Content aggregation on a single platform also enables the collection of user data from every subscriber library. Although there are obvious privacy concerns that must be attended, let us not be turn aside from the immense advantages that such data might present both users and content providers. Nor should we fail to recognize that users can be educated to assume responsibility for making decisions over the data they generate when they browse, borrow, subscribe, and buy. For users, it enables increasingly rich recommending and content discovery, a la Small Demons; it also encourages social reading services, a la ReadMill, many of which could be driven through APIs such as Spotify’s.

As a result, publishers, small and large, will wind up with something they have not previously possessed: analytics. Carefully prepared to preserve user privacy, still it becomes possible to chart patterns of book acquisition and consumption that heretofore only large retailers such as Amazon have been able to generate. Learning which books are read in conjunction with other books; by what kinds of readers (using anonymized profile data); and with what media — all become gist for a useful mill.

The most important strategic opportunity for publishers rests where it has never before existed: in essence, considering libraries to be their best retail outlet. To the extent that libraries encourage book purchasing by their patrons in addition to borrowing, publishers have an opportunity to redirect retailing to their preferred point of sale, which could be either direct to consumer or driven through the CA. The advantage of using the CA as a sales point is the aggregation of data for both publisher and reader; the benefits accrue to both. In return, the CA would receive a modest retailing fee to support operations. In either scenario, publishers would have a significant counterweight to larger companies that dominate online book purchasing, and for whom books — and media generally — are not necessarily a core service. What is important in this observation is not merely the availability of an alternative: It is that the alternative is founded upon an entirely different set of economic and market criteria.
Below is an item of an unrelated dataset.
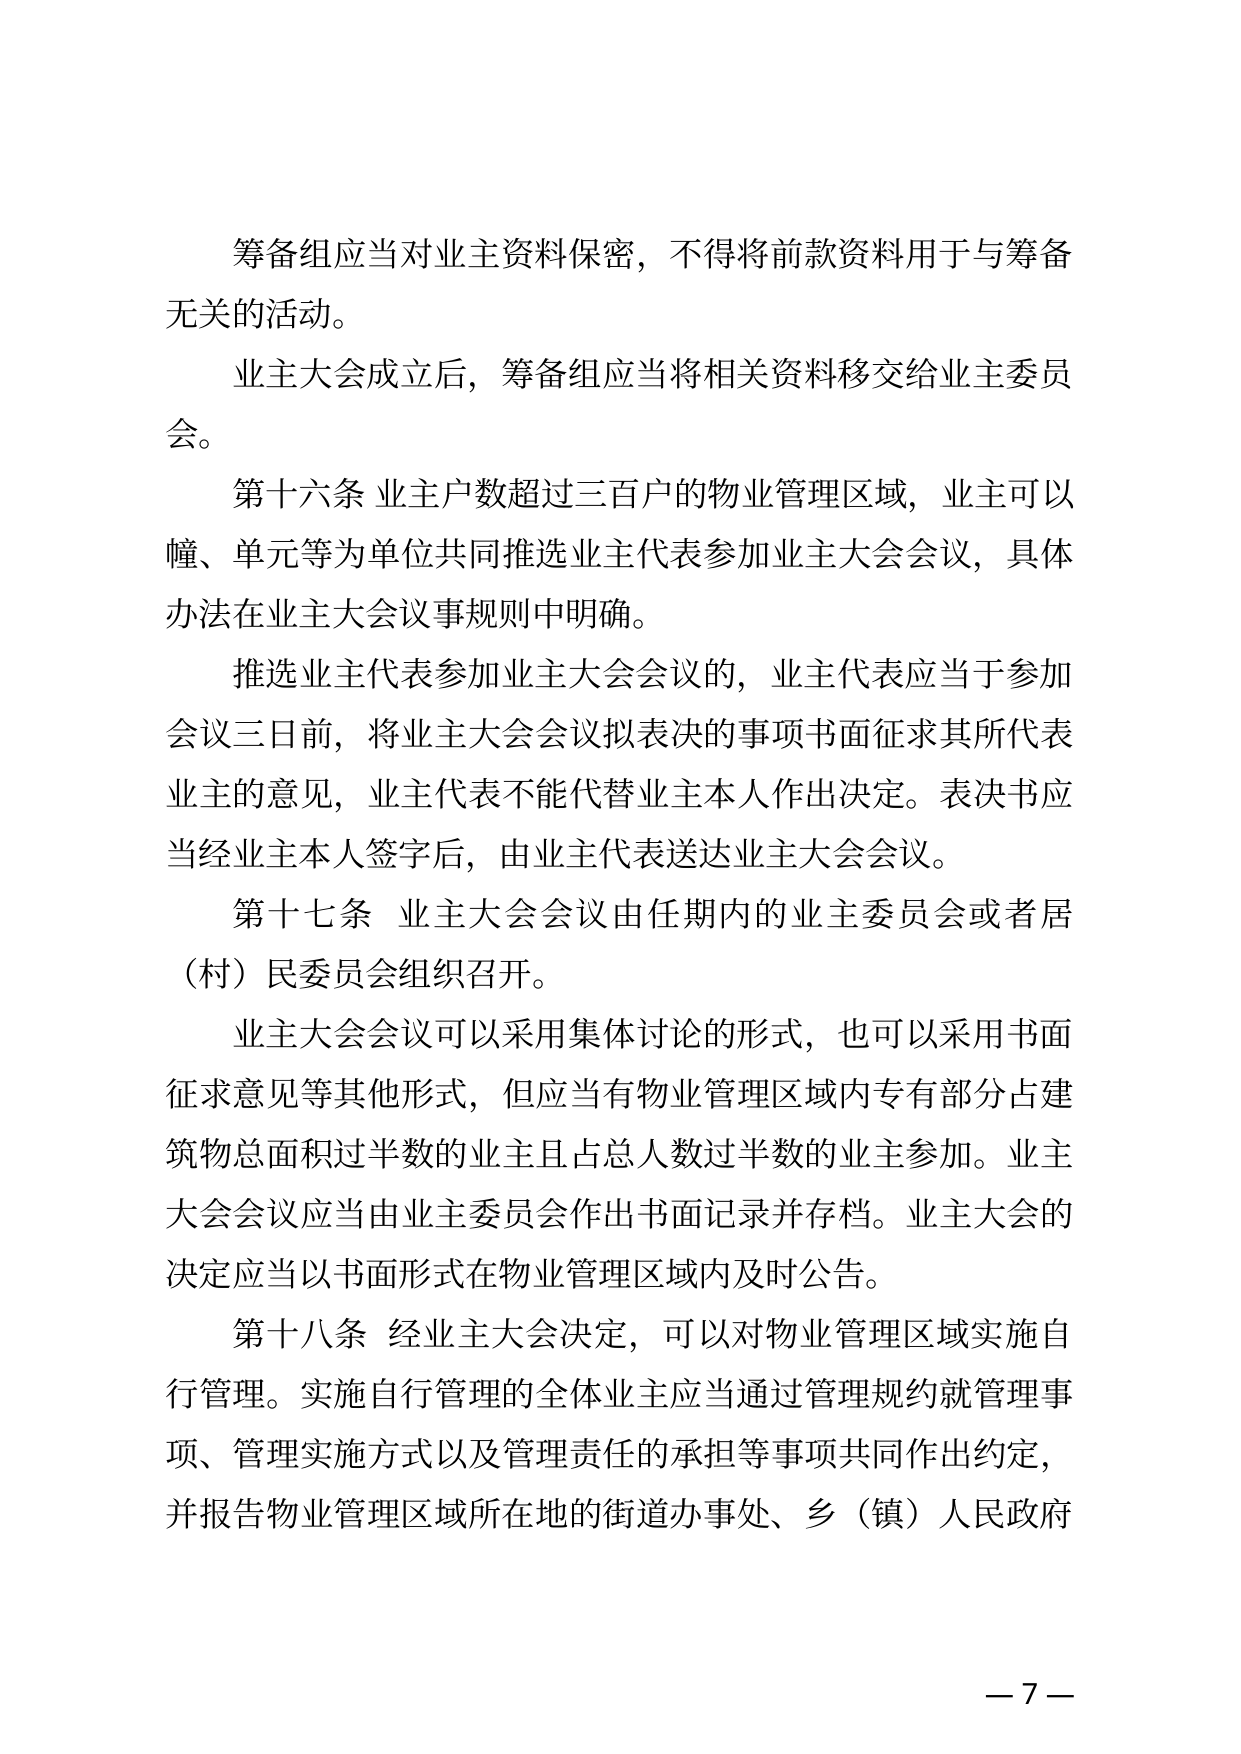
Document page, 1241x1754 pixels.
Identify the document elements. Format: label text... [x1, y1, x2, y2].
What that means is that if market competition dwindles — for example, if a large bookselling chain is forced to ultimately close its doors — publishing is not left with one or two firms operating out of a commercial technology space for whom content is ancillary. Instead, they also have the ability to conduct business through a very different kind of not-for-profit collective that reaches into nearly every single community in the country — constituting a marketing and distribution model that could be replicated to a great extent internationally.

None of us perceive all of the answers that would deliver a future library. But we can begin to see the shadows on the ground of something that could be made to work — and not just for libraries, but for publishers as well. As the poet said, “Old age should burn and rave at close of day.” Let’s start.